It’s almost a year since I blogged about qdda (the Quick & Dirty Dedupe Analyzer).
qdda is a tool that lets you scan any Linux disk or file (or multiple disks) and predicts potential thin, dedupe and compression savings if you would move that disk/file to an All Flash array like DellEMC XtremIO or VMAX All-flash. In contrast to similar (usually vendor-based) tools, qdda can run completely independent. It does NOT require a registration or sending a binary dataset back to the mothership (which would be a security risk). Anyone can inspect the source code and run it so there are no hidden secrets.
It’s based upon the most widely deployed database engine, SQLite, and uses MD5 hashing and LZ4 compression to produce data reduction estimates.
The reason it took a while to follow-up is because I spent a lot of evening hours to almost completely rewrite the tool. A summary of changes:
- Run completely as non-privileged user (i.e. ‘nobody’) to make it safe to run on production systems
- Increased the hash to 60 bits so it scales to at least 80 Terabyte without compromising accuracy
- Decreased the database space consumption by 50%
- Multithreading so there are separate readers, workers and a single database updater which allows qdda to use multiple CPU cores
- Many other huge performance improvements (qdda has demonstrated to scan data at about 7GB/s on a fast server, bottleneck was IO and theoretically could handle double that bandwidth before maxing out on database updates)

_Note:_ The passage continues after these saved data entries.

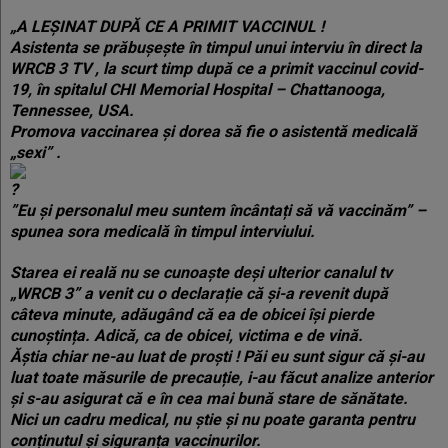
„A LEȘINAT DUPĂ CE A PRIMIT VACCINUL !
Asistenta se prăbușește în timpul unui interviu în direct la
WRCB 3 TV , la scurt timp după ce a primit vaccinul covid-
19, în spitalul CHI Memorial Hospital – Chattanooga,
Tennessee, USA.
Promova vaccinarea și dorea să fie o asistentă medicală
„sexi” .
”Eu și personalul meu suntem încântați să vă vaccinăm” –
spunea sora medicală în timpul interviului.
Starea ei reală nu se cunoaște deși ulterior canalul tv
„WRCB 3” a venit cu o declarație că și-a revenit după
câteva minute, adăugând că ea de obicei își pierde
cunoștința. Adică, ca de obicei, victima e de vină.
Ăștia chiar ne-au luat de proști ! Păi eu sunt sigur că și-au
luat toate măsurile de precauție, i-au făcut analize anterior
și s-au asigurat că e în cea mai bună stare de sănătate.
Nici un cadru medical, nu știe și nu poate garanta pentru
conținutul și siguranța vaccinurilor.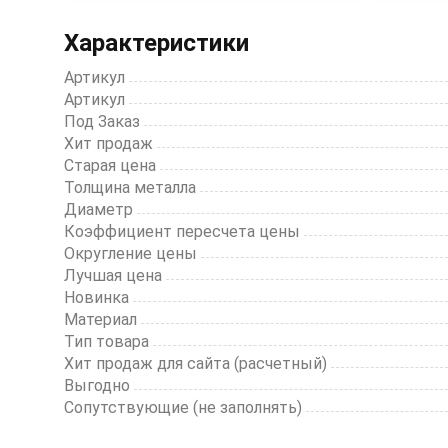
Item
1
Характеристики
of
3
Артикул
Артикул
Под Заказ
Хит продаж
Старая цена
Толщина металла
Диаметр
Коэффициент пересчета цены
Округление цены
Лучшая цена
Новинка
Материал
Тип товара
Хит продаж для сайта (расчетный)
Выгодно
Сопутствующие (не заполнять)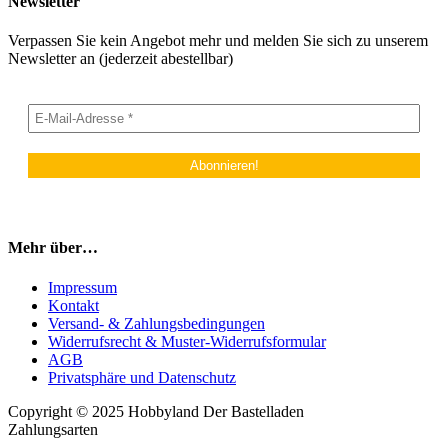
Newsletter
Verpassen Sie kein Angebot mehr und melden Sie sich zu unserem
Newsletter an (jederzeit abestellbar)
Mehr über…
Impressum
Kontakt
Versand- & Zahlungsbedingungen
Widerrufsrecht & Muster-Widerrufsformular
AGB
Privatsphäre und Datenschutz
Copyright © 2025 Hobbyland Der Bastelladen
Zahlungsarten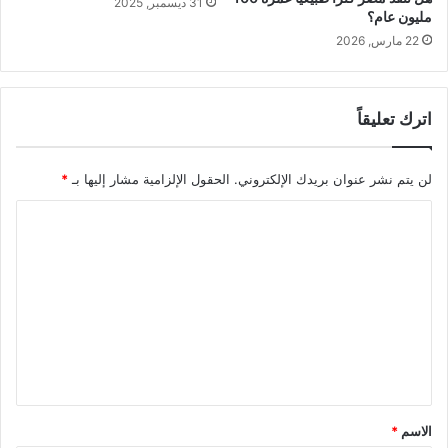
31 ديسمبر, 2025
و
مليون عام؟
ل
22 مارس, 2026
ص
ح
ا
ف
اترك تعليقاً
ة
ا
لن يتم نشر عنوان بريدك الإلكتروني.
الحقول الإلزامية مشار إليها بـ
*
ل
م
ا
ن
ا
ل
خ
ت
ع
ل
ي
ق
*
الاسم
*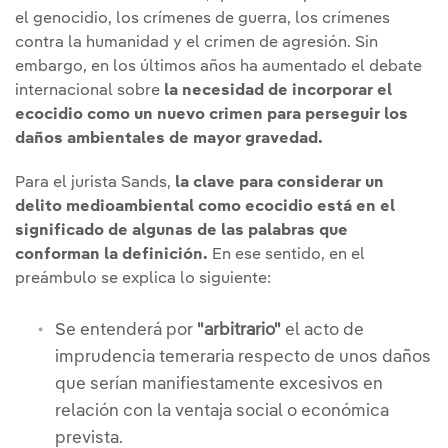
el genocidio, los crímenes de guerra, los crímenes
contra la humanidad y el crimen de agresión. Sin
embargo, en los últimos años ha aumentado el debate
internacional sobre
la necesidad de incorporar el
ecocidio como un nuevo crimen para perseguir los
daños ambientales de mayor gravedad.
Para el jurista Sands,
la clave para considerar un
delito medioambiental como ecocidio está en el
significado de algunas de las palabras que
conforman la definición.
En ese sentido, en el
preámbulo se explica lo siguiente:
Se entenderá por
"arbitrario"
el acto de
imprudencia temeraria respecto de unos daños
que serían manifiestamente excesivos en
relación con la ventaja social o económica
prevista.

- Very detailed embedded man page (manual). The qdda executable itself can show its own man page (on Linux with ‘man’ installed)
- Improved standard reports and detailed reports with compression and dedupe histograms
- Option to define your own custom array definitions
- Removed system dependencies (SQLite, LZ4, and other libraries) to allow qdda to run at almost any Linux system and can be downloaded as a single executable (no more requirements to install RPM packages)
- Many other small improvements and additions
- Completely moved to github – where you can also download the binary
Read the overview and animated demo on the project homepage here: https://github.com/outrunnl/qdda
HTML version of the detailed manual page: https://github.com/outrunnl/qdda/blob/master/doc/qdda.md
As qdda is licensed under GPL it offers no guarantee on anything. My recommendation is to use it for learning purposes or do a first what-if analysis, and if you’re interested in data reduction numbers from the vendor, then ask them for a formal analysis using their own tools. That said, I did a few comparison tests and the data reduction numbers were within 1% of the results from vendor-supported tools. The manpage has a section on accuracy explaining the differences.